6.2 Reform simulation

To illustrate the task of reform simulations, we outline the simulation of the only major change of the German VAT system since 2008—a reduction of the VAT rate on hotel accommodation. Up to 2009, Germany was one of the rare exceptions in the EU (together with Denmark and the U.K.) that did tax hotel accommodation at the standard rate, which was considered to be a disadvantage of international competitiveness (Jensen & Wanhill 2002). Therefore, the German government reduced the VAT rate on accommodation services of hotels (and the like) in 2010, too. European Commission (2014) reveals that today 25 out of the 28 member states apply reduced rates on these services. The remaining three missing nations are Denmark, Lithuania, and the U.K. For Germany this meant that hotel accommodation switched from the set of standard rate τs = 0.19 (S) to the goods taxed at reduced rate τr = 0.07 (R). The change in VAT rate thus is 12%-points, dτi = −0.12, which represents a reduction by 63.2%. In a static model, the individual VAT payments are simulated as 0.07·Ei/1.19, and we assume no real response in consumption. That is, the number of guest-nights remain unchanged. In the semi-behavioral version, we apply a price elasticity of consumption to catch the real response of the individuals, that is, an increase in the number of guest-nights due to lower price.
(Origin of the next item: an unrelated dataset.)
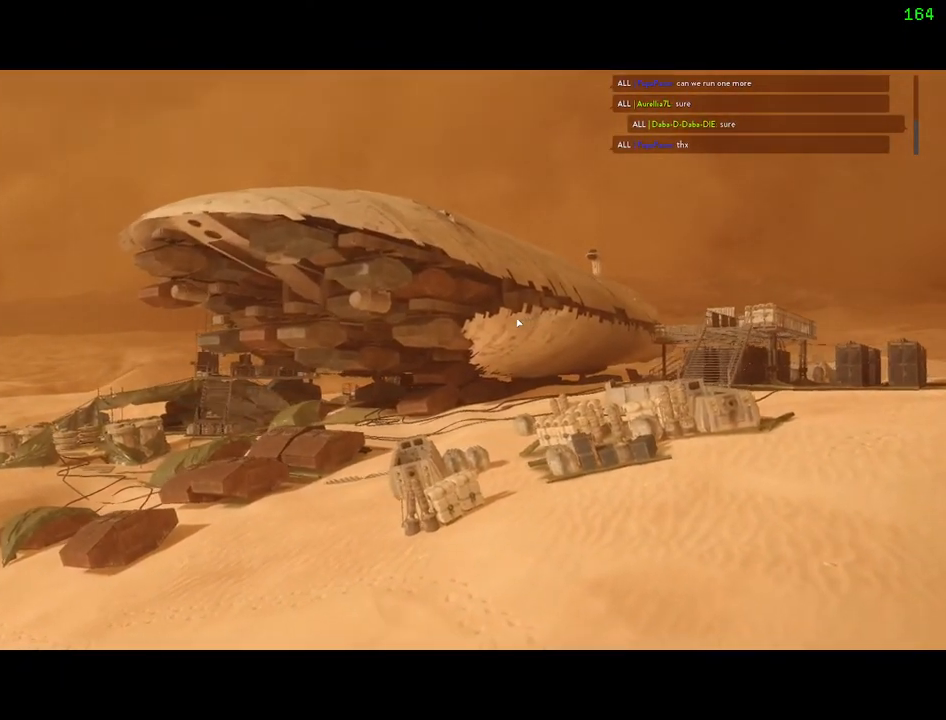
{"keys": [], "mouse": [], "events": []}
Hotel-accommodation expenditures EH are covered by variable ef352 in IES2008. The corresponding correction factor is already reported in Table 2 (1.07). The change in VAT on hotel services is then obtained applying Eq. 9, with dEi=(1+ηiq)Eidτi/(1+τi)=(1+ηHq)(EH1.07)(0.12)/1.19 in the semi-behavioral version. Clements and Qiang (2003: Table 2) do not estimate the price elasticity for hotel accommodation explicitly. The closest classifications are ‘housing’ or ‘other’. The estimates for housing is −0.13 for poor and −0.15 for rich countries, respectively for other −0.37 (poor) and −0.32 (rich). We use both elasticities and apply the poor-elasticity to the households belonging to the first five deciles and the rich-elasticity to the second five deciles. In contrast, Boeters et al. (2010: Table 4) report significantly higher total estimates, for similar classifications, of Chen (1999): specifically for Germany, −0.426 (housing) and −0.547 (other). Gazopoulou (2012), however, does not find a significant effect of prices on tourist arrivals in Greece. That is, tourist demand for accommodation might be rather inelastic in Germany, too. In contrast, Jensen and Wanhill (2002) estimate that a reduction of the accommodation VAT rate by 50% would increase hotel and holiday centre overnights by 6% in Denmark, which would represent an elasticity of −0.12 and be close to the estimates of Clements and Qiang (2003) for ‘housing’.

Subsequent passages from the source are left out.